▶ **Raw data**
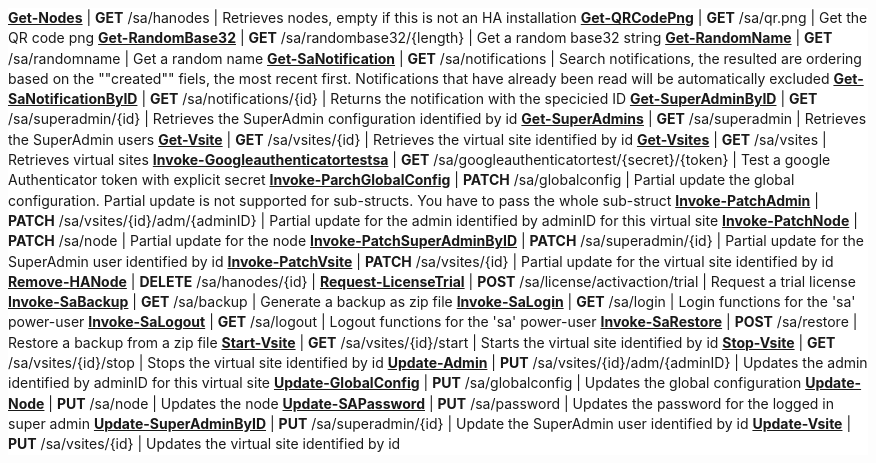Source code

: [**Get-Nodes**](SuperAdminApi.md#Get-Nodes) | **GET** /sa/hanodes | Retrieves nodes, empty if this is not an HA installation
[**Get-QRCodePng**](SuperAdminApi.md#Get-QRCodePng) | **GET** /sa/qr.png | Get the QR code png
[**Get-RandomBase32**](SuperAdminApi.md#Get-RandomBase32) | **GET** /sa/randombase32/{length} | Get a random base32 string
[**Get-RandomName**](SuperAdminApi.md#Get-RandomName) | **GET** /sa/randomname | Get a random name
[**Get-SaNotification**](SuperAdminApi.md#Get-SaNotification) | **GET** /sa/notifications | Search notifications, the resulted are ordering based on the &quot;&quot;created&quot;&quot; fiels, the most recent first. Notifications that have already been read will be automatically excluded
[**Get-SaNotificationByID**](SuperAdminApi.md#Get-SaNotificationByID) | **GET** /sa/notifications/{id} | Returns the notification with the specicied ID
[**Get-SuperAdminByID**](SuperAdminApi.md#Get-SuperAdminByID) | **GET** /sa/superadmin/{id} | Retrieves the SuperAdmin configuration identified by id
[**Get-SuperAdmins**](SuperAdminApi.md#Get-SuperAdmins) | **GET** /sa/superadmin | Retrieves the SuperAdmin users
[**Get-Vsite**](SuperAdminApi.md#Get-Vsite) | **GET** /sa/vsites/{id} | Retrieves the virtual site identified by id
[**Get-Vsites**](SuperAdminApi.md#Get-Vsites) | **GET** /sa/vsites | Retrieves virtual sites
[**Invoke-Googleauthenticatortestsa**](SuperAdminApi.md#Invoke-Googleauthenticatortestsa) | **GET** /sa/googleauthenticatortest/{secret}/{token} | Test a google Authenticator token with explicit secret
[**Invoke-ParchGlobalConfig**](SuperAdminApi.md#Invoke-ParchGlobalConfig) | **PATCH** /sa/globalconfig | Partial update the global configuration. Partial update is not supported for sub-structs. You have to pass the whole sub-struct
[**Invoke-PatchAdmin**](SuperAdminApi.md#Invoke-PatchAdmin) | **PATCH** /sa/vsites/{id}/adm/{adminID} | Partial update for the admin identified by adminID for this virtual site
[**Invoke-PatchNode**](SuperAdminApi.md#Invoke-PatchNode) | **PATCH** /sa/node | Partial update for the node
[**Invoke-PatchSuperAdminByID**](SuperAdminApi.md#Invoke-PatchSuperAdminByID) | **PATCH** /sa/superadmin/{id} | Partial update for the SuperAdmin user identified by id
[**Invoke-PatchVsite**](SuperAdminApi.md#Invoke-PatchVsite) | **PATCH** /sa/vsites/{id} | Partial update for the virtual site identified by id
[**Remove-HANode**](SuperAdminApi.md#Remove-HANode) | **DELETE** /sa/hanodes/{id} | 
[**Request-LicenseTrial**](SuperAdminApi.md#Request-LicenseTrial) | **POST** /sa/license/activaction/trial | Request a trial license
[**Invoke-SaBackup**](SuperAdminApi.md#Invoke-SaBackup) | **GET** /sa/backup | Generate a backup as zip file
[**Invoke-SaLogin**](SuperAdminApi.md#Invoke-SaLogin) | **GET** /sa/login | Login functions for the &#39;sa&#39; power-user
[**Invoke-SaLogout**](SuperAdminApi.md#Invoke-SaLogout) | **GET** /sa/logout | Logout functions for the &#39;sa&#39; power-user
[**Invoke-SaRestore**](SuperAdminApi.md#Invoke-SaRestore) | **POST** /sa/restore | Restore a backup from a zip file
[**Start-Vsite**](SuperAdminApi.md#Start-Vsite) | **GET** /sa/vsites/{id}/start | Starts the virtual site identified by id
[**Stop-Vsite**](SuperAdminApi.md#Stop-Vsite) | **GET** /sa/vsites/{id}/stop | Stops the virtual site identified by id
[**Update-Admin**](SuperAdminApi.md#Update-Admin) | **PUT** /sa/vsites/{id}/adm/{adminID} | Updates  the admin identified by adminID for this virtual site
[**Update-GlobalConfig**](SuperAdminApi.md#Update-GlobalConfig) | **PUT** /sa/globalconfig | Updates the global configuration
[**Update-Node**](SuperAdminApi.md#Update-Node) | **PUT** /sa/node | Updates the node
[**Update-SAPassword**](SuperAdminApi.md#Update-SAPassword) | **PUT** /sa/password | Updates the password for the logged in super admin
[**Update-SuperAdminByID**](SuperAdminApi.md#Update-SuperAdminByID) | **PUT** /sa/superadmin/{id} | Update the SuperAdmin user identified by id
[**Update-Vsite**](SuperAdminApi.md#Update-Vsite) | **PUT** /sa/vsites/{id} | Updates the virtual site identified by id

* * *

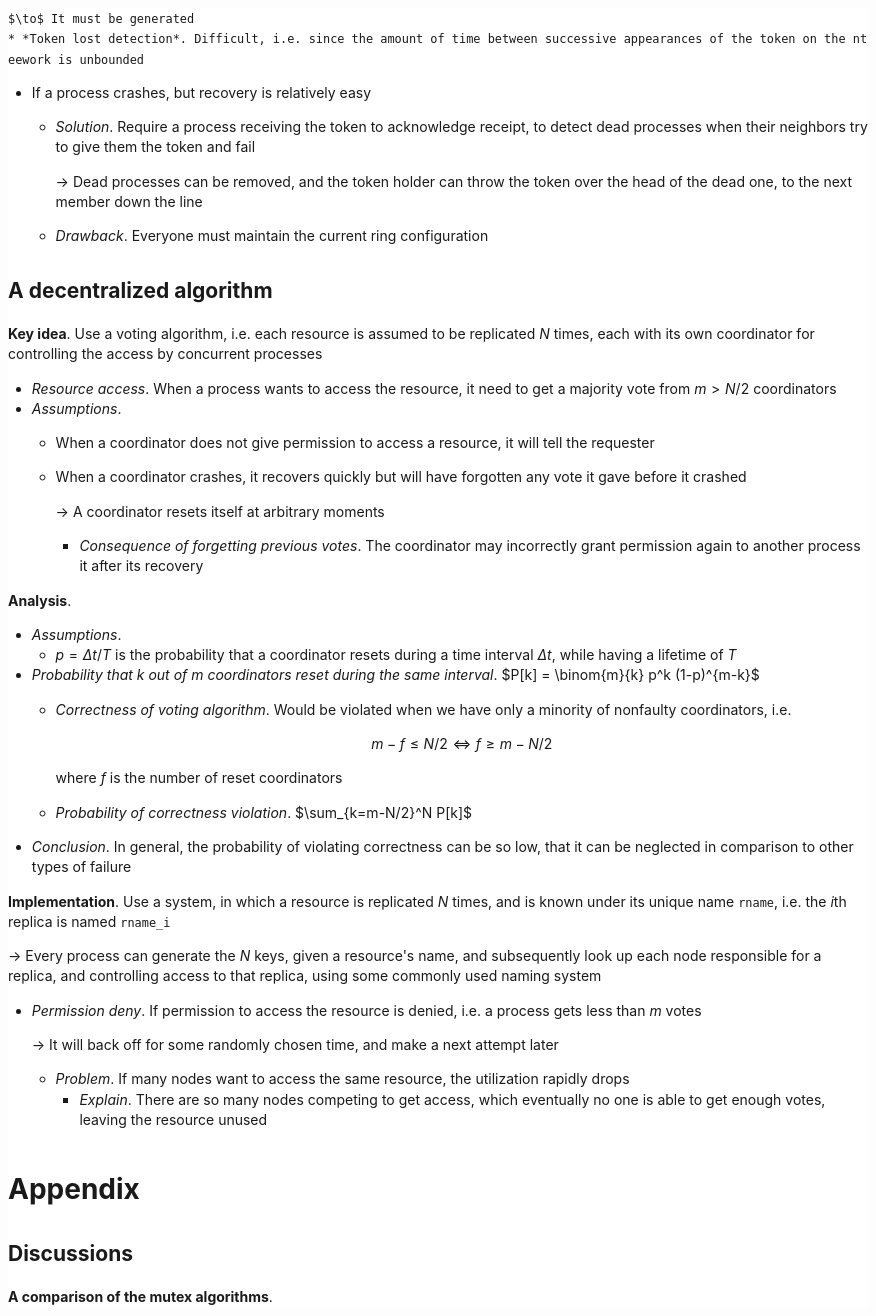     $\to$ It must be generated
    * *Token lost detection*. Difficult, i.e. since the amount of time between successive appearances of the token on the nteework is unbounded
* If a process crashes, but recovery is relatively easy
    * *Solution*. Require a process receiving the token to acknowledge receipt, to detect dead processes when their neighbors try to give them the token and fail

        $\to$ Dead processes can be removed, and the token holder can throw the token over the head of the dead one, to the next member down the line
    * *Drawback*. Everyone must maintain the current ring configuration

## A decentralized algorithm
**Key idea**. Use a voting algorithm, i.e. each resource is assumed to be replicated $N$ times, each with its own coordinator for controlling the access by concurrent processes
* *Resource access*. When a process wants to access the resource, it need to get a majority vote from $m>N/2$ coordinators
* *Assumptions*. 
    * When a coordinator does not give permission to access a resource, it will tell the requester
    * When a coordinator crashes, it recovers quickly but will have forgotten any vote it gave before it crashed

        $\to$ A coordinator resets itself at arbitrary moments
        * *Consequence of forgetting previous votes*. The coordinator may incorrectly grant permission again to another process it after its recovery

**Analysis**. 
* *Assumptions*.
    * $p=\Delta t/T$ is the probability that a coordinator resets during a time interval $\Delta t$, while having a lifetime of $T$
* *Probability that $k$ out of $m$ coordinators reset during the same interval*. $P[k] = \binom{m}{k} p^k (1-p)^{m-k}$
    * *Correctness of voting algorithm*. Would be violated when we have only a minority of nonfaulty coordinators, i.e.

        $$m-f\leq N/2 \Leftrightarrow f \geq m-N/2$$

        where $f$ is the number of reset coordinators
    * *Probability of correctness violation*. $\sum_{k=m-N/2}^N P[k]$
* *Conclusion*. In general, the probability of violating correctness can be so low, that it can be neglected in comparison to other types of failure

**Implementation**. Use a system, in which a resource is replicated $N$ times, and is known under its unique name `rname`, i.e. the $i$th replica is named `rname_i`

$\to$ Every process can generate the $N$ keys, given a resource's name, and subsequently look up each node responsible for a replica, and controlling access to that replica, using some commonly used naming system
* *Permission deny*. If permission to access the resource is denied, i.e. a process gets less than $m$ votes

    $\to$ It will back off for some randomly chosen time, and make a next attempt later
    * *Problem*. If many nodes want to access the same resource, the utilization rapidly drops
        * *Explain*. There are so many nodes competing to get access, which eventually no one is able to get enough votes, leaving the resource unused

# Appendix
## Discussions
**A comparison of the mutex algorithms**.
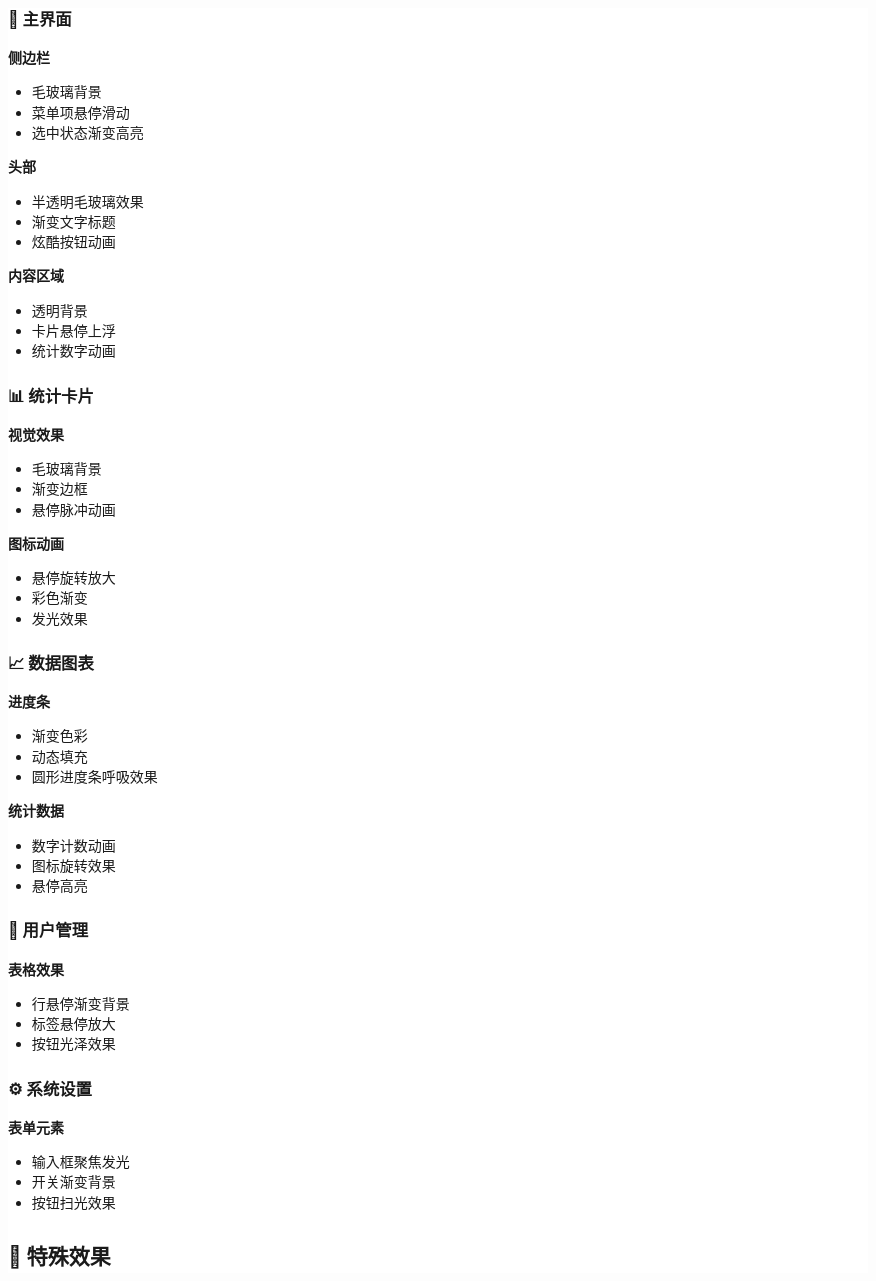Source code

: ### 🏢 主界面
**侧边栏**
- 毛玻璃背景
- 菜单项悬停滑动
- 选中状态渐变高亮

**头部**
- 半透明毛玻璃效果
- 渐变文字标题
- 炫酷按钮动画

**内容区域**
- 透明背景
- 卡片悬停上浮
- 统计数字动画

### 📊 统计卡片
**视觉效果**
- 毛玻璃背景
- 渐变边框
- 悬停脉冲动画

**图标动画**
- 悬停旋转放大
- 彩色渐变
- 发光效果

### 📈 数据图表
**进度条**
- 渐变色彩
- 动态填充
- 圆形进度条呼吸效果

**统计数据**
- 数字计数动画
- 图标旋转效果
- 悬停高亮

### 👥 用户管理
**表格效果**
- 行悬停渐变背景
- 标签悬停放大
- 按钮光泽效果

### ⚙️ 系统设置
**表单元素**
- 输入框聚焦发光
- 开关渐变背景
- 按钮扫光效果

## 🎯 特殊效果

▶ **Instructions to follow**
Everything from the line containing "tell the requester" through the line containing "a system, in" in the material above should be retyped exactly, both ends included, and nothing more.

▶ **Result of the exercise**
    * When a coordinator does not give permission to access a resource, it will tell the requester
    * When a coordinator crashes, it recovers quickly but will have forgotten any vote it gave before it crashed

        $\to$ A coordinator resets itself at arbitrary moments
        * *Consequence of forgetting previous votes*. The coordinator may incorrectly grant permission again to another process it after its recovery

**Analysis**. 
* *Assumptions*.
    * $p=\Delta t/T$ is the probability that a coordinator resets during a time interval $\Delta t$, while having a lifetime of $T$
* *Probability that $k$ out of $m$ coordinators reset during the same interval*. $P[k] = \binom{m}{k} p^k (1-p)^{m-k}$
    * *Correctness of voting algorithm*. Would be violated when we have only a minority of nonfaulty coordinators, i.e.

        $$m-f\leq N/2 \Leftrightarrow f \geq m-N/2$$

        where $f$ is the number of reset coordinators
    * *Probability of correctness violation*. $\sum_{k=m-N/2}^N P[k]$
* *Conclusion*. In general, the probability of violating correctness can be so low, that it can be neglected in comparison to other types of failure

**Implementation**. Use a system, in which a resource is replicated $N$ times, and is known under its unique name `rname`, i.e. the $i$th replica is named `rname_i`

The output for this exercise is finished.